8/23/2023 at 10:00am
                     Most, but not all, of the CHPC resources are once again accessible.  The notable resources
                        that are not ready for use are the redwood cluster, including the interactive nodes,
                        and the PE /scratch/ucgd/lustre file system.
                     At this time CHPC staff is working on identifying additional resources that are not
                        accessible and working to bring them back online.  Once we complete this process, we will send out a notification of the resources that
                           need additional work.
                     If you notice any other CHPC resource that is not accessible, please send a report
                        to helpdesk@chpc.utah.edu 
                     8/22/2023 at 6:45pm 
                            
                        
                        At about 3pm there was a widespread disruption of campus IT services that is being
                              attributed to humidity issues in the datacenter.
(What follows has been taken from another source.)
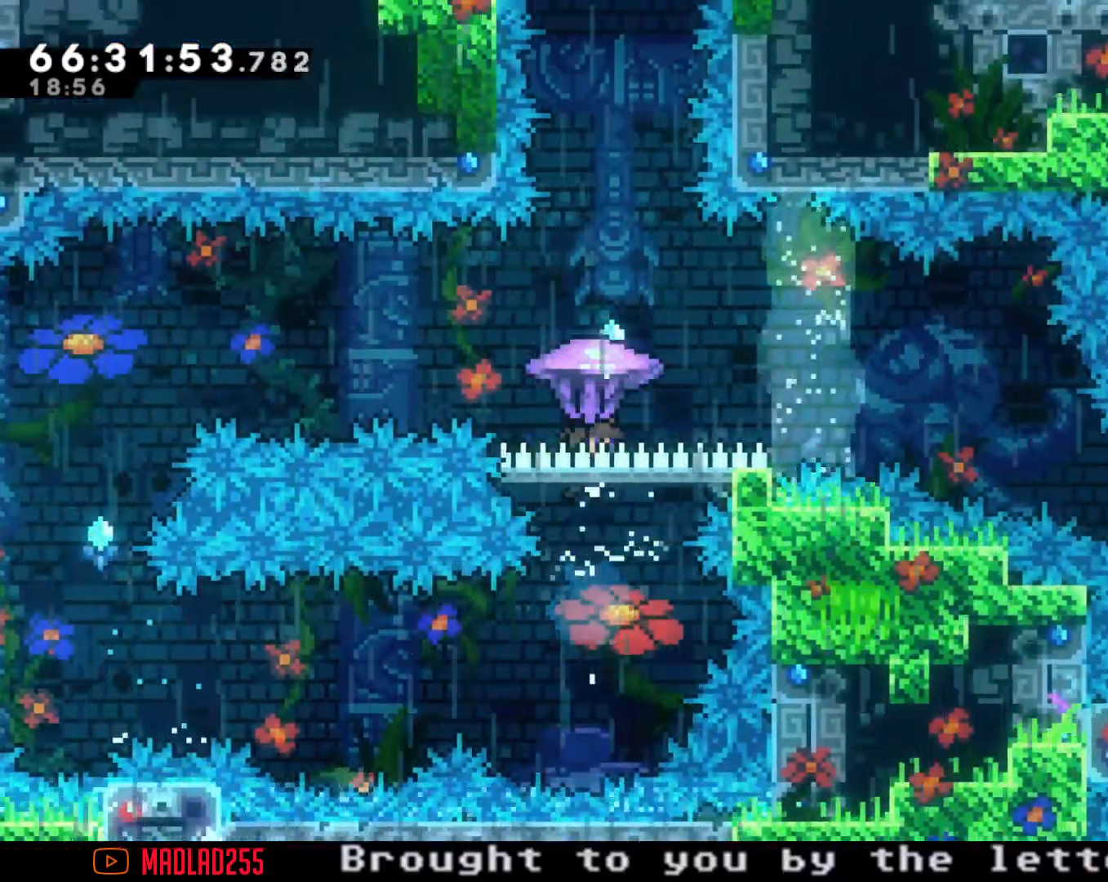
{"buttons": ["R2"], "left_stick": "center", "right_stick": "center", "events": [[116, "left_stick", "right"], [250, "left_stick", "center"]]}
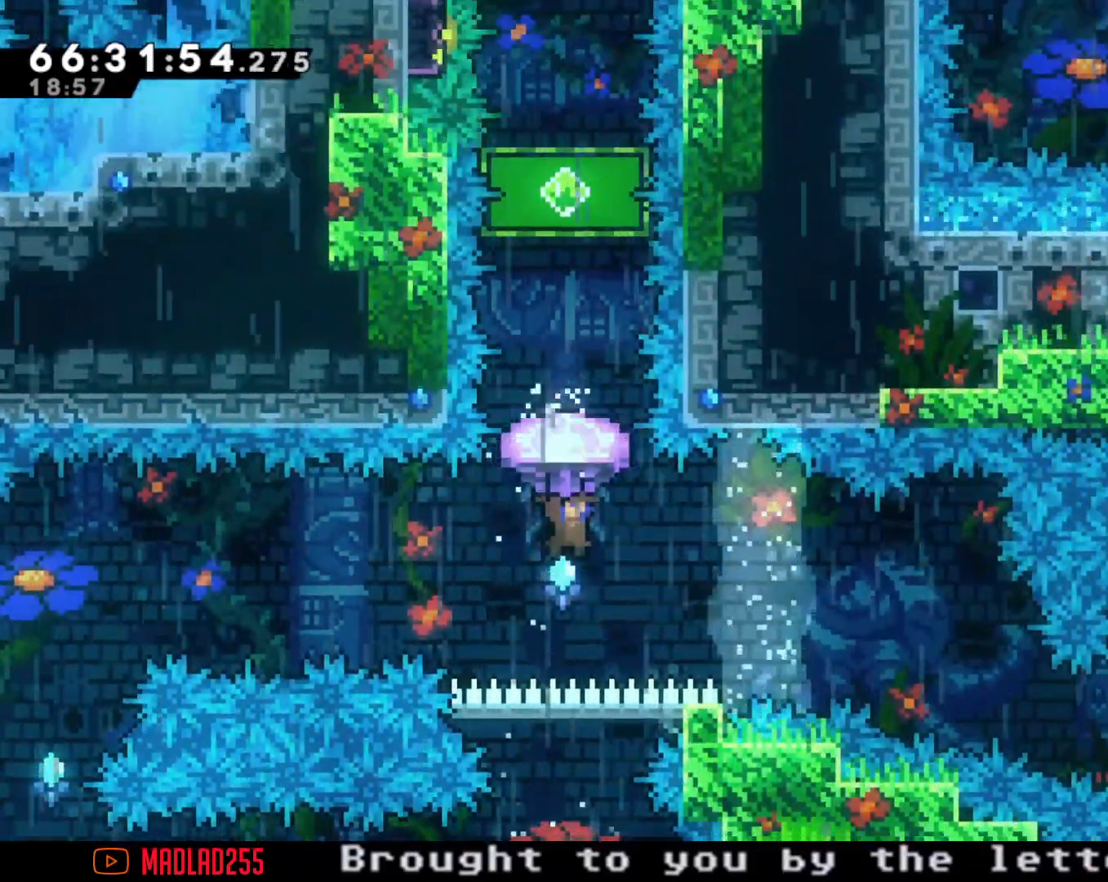
{"buttons": ["R2"], "left_stick": "up", "right_stick": "center", "events": [[33, "R2", "up"], [67, "left_stick", "up"], [234, "X", "down"], [250, "DPAD_RIGHT", "down"], [350, "DPAD_RIGHT", "up"], [367, "R2", "down"], [367, "X", "up"]]}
You can monitor the current status
                              at https://uofu.status.io/   At this time the is no estimated time for resolution.
                           These issues resulted in an outage for remote access to CHPC resources. The outage will continue until the campus level event has been addressed.  CHPC staff
                                 has been actively working to identify the impact on CHPC hardware, and so far we have
                                 determined issues with some network equipment in the PE.  We are working with support
                                 to get those addressed.  
                        Our current view is that once the campus issues are fully sorted that the general
                                 environment should be in good shape, but the PE depends on us addressing the issues
                                 we have found.